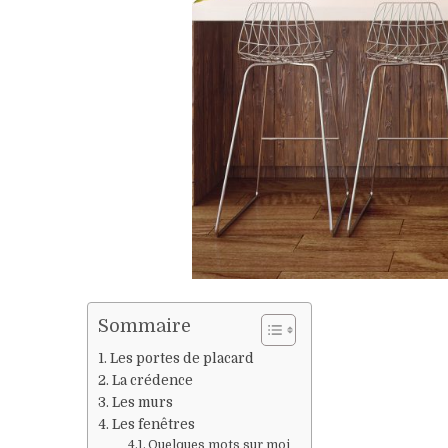
Sommaire
Les portes de placard
La crédence
Les murs
Les fenêtres
Quelques mots sur moi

* [DESCRIPTION OF THE TASK]
From the first line to the last, output the data exactly; skip any pictures.

* [COMPLETED EXERCISE]
Sommaire
Les portes de placard
La crédence
Les murs
Les fenêtres
Quelques mots sur moi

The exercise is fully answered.